An irate white anti-protester taped a profanity-laced tirade on Twitter, castigating the angry mob that seized upon the U.S. Capitol and led an insurrection incited by President Donald Trump. The red-faced white male demanded a response to a question he repeatedly asked, “What the hell do you want?”
The insurrectionists’ led a failed attempt to keep the Democratic and Republican members of the House of Representatives and Senate from certifying the Electoral College victory for Joe Biden and Kamala Harris as U.S. president and vice president. Still, the destructive rioters were successful in causing the deaths of six individuals, including a U.S. Capitol Police officer, who died of his injuries incurred during the melee, and another officer that died a few days later.
The Twitter rant that went viral, and the tweeter, who we will not identify, asked what many ask who watched the destruction of America’s national treasure. “Do you ever not sit there and think, ‘My kids are going to see this. My grandkids are going to see this. They’re going to put it in a textbook, and you’re going to look like the dumbest MFs in the world.’”

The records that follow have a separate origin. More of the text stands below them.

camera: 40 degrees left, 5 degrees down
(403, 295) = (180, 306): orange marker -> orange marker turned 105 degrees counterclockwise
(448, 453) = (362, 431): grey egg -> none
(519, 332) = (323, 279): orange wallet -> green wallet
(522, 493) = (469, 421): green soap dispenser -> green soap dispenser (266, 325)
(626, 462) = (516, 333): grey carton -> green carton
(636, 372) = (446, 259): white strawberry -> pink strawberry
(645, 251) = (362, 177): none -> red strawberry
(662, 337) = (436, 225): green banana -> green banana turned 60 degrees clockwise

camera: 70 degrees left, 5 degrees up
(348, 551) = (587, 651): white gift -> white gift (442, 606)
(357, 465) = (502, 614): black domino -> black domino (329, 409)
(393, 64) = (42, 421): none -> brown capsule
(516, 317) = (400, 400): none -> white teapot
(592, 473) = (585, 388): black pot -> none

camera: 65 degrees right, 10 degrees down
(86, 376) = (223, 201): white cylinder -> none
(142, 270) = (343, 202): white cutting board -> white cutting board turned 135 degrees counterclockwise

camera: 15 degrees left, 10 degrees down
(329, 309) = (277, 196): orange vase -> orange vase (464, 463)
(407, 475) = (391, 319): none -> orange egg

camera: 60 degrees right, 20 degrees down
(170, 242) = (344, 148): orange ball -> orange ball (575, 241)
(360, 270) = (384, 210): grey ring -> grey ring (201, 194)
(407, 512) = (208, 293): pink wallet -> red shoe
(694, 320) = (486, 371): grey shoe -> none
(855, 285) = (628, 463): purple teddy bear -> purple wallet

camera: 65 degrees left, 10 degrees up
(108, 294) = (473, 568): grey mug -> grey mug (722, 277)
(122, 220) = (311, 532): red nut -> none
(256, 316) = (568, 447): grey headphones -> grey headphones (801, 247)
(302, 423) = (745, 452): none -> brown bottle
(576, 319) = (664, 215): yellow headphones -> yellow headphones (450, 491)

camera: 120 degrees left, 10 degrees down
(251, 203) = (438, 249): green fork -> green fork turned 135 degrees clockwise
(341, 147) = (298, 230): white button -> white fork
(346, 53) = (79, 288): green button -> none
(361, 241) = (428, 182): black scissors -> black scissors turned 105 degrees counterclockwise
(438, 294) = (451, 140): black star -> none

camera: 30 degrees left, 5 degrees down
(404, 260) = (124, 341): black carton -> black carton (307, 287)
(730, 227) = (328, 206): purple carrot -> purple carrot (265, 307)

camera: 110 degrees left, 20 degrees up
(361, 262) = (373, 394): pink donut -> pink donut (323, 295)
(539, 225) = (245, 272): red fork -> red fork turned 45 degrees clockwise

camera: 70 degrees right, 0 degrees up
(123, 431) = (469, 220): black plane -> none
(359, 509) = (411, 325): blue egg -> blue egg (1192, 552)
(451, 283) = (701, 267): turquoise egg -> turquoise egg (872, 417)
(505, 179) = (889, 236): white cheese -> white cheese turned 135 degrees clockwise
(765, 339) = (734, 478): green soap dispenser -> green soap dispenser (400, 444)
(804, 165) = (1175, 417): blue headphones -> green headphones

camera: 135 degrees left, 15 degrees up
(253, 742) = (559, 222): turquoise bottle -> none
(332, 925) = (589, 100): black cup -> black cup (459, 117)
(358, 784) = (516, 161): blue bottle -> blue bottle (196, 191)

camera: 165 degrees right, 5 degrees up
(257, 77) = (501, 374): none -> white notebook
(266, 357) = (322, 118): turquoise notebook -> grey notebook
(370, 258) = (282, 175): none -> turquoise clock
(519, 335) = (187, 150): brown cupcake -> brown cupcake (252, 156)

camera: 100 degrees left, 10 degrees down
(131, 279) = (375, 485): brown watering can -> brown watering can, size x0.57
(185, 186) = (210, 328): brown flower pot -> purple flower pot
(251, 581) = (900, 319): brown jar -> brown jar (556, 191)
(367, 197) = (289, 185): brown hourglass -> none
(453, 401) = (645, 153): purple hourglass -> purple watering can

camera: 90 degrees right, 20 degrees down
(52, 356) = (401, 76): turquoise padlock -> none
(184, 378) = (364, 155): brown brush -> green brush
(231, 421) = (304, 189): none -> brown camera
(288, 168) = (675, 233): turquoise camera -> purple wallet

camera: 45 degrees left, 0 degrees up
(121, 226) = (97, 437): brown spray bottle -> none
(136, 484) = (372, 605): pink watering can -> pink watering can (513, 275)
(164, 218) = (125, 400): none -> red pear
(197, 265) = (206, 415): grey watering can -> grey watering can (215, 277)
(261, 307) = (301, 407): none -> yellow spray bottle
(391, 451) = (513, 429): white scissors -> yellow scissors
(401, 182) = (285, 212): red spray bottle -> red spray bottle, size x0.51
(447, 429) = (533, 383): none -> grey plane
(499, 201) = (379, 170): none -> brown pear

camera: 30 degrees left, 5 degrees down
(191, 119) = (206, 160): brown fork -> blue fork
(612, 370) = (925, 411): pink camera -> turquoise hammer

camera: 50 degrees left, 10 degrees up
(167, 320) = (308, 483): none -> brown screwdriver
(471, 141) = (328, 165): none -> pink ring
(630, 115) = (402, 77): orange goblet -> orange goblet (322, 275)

He spoke nothing but the truth. Children were watching. Many accompanied their parents to the National Mall, where they witnessed first-hand the anger, contempt, violence, and destruction of property and physical attacks on other Americans that will be emblazoned in their memories forever. The insanity was akin to the children who accompanied their white fathers and mothers to watch the lynching of mostly Black men and boys throughout the South. For many, it led to a repudiation of their parent’s racist beliefs, but for others, it helped to further brand hatred and racism into their hearts and in their DNA.
How do you explain to children of all races what the group largely made up of white men did on Jan. 6, 2021? What lessons can be learned from the vitriolic rhetoric that continues to threaten innocent people who fear what their next actions will be?
We must talk to our children and help them to make sense of this nonsense. More importantly, we must listen to them to see how they are processing what they’ve heard and seen. And we must help them find the answers to the questions we can’t answer, including, “Why are those people so angry?” This craziness opens the door to hard conversations about race and how the next generation will learn to deal with it.